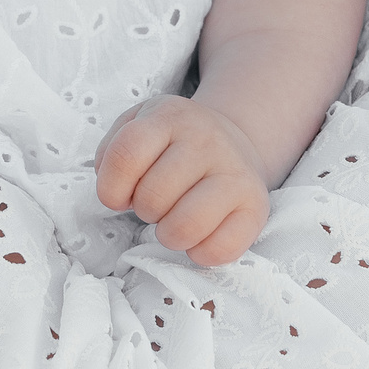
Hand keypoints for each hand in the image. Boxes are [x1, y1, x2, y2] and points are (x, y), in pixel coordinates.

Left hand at [94, 96, 271, 266]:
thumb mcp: (138, 126)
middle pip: (152, 198)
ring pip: (183, 228)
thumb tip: (114, 193)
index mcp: (170, 116)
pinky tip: (201, 233)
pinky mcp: (256, 206)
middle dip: (144, 210)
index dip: (111, 187)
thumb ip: (112, 153)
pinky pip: (217, 250)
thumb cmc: (173, 145)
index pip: (126, 155)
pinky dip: (199, 252)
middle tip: (158, 201)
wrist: (234, 142)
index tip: (120, 195)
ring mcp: (235, 172)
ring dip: (169, 234)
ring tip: (176, 218)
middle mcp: (206, 138)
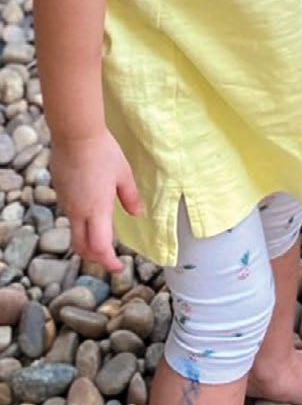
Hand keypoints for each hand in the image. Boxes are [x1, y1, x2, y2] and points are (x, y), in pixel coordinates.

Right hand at [50, 130, 141, 273]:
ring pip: (74, 234)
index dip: (108, 261)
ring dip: (87, 242)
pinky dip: (81, 226)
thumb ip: (131, 197)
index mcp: (96, 210)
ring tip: (103, 239)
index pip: (99, 246)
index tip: (119, 267)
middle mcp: (78, 212)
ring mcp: (66, 205)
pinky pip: (70, 218)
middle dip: (96, 257)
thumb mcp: (124, 174)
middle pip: (82, 246)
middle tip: (110, 258)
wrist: (75, 136)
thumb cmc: (104, 153)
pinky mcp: (60, 195)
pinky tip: (92, 216)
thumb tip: (138, 215)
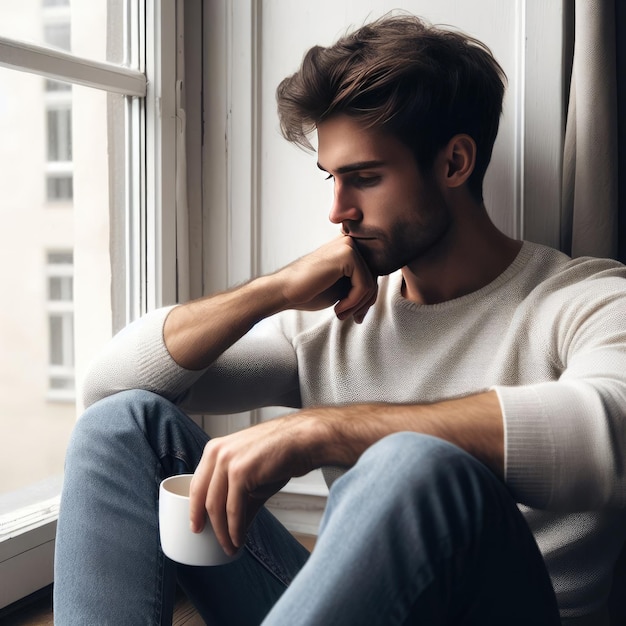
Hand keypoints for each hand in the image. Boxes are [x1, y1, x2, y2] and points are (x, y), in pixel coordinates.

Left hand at [188, 414, 320, 554]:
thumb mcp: (253, 476)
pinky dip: (235, 529)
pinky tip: (239, 539)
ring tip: (231, 546)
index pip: (197, 485)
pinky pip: (234, 508)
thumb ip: (241, 500)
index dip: (195, 510)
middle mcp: (217, 453)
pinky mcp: (241, 472)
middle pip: (203, 498)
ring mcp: (228, 461)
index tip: (197, 527)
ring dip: (223, 532)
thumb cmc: (281, 454)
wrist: (303, 440)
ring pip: (216, 506)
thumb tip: (236, 527)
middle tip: (216, 543)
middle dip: (208, 526)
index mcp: (214, 450)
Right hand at [275, 236, 377, 322]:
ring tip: (342, 313)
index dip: (366, 298)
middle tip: (350, 317)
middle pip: (375, 278)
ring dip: (358, 305)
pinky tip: (339, 308)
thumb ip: (360, 284)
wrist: (285, 291)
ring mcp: (349, 245)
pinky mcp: (347, 254)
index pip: (372, 274)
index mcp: (348, 248)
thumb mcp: (342, 287)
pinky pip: (363, 285)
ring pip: (371, 283)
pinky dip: (354, 302)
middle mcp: (350, 241)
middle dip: (365, 303)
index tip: (355, 314)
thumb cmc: (310, 291)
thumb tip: (382, 294)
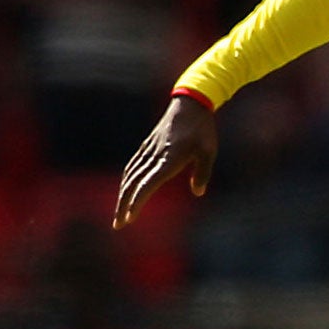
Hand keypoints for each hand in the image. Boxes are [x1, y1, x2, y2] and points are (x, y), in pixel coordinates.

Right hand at [114, 95, 218, 228]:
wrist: (190, 104)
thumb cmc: (203, 129)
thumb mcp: (209, 151)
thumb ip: (203, 173)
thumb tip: (197, 192)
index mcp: (169, 159)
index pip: (148, 184)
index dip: (137, 202)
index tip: (130, 217)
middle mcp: (154, 155)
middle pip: (133, 184)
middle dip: (124, 205)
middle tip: (118, 224)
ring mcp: (148, 150)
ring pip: (130, 175)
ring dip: (123, 195)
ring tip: (120, 212)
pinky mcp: (147, 146)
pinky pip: (133, 166)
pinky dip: (127, 180)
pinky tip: (126, 188)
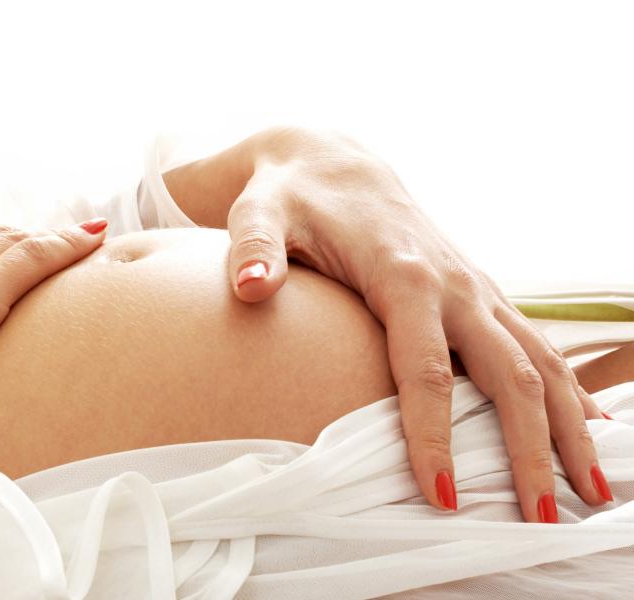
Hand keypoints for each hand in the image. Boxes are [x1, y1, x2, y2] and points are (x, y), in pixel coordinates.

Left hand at [167, 126, 610, 522]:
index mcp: (402, 275)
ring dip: (571, 428)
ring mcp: (475, 289)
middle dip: (530, 449)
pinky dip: (569, 392)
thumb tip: (250, 286)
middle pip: (509, 376)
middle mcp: (454, 284)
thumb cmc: (288, 197)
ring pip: (541, 363)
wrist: (330, 162)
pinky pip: (538, 347)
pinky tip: (589, 433)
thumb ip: (254, 249)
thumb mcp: (259, 214)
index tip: (441, 497)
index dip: (433, 436)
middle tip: (540, 520)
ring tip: (593, 494)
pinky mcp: (479, 294)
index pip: (425, 370)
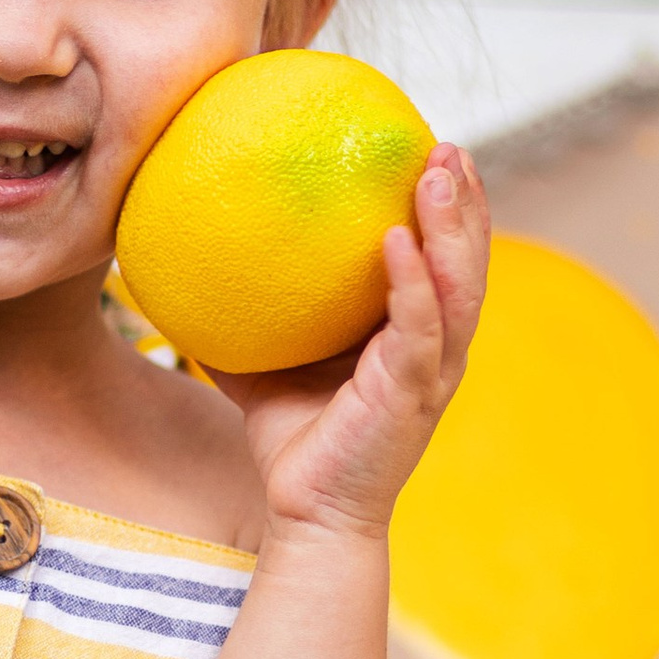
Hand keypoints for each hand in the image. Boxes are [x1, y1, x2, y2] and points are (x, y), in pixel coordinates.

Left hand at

━━━

Work to complete:
From the entries above, copy exactly the lines starting at the one with "ring tip: (120, 212)" and stopping at the one with "ring dip: (571, 428)", keeping both ends. Drop the pictures.

Exercise solution:
ring tip: (120, 212)
pinky mcp: (147, 146)
pinky pip: (133, 166)
pinky dip: (127, 180)
pinky tip: (126, 188)
Hand keypoints for each hand in the image. Boxes are [x1, y1, x2, y2] and points are (x, y), in pixel coordinates.

Left hand at [167, 126, 610, 522]:
index mcp: (402, 275)
ring dip: (571, 428)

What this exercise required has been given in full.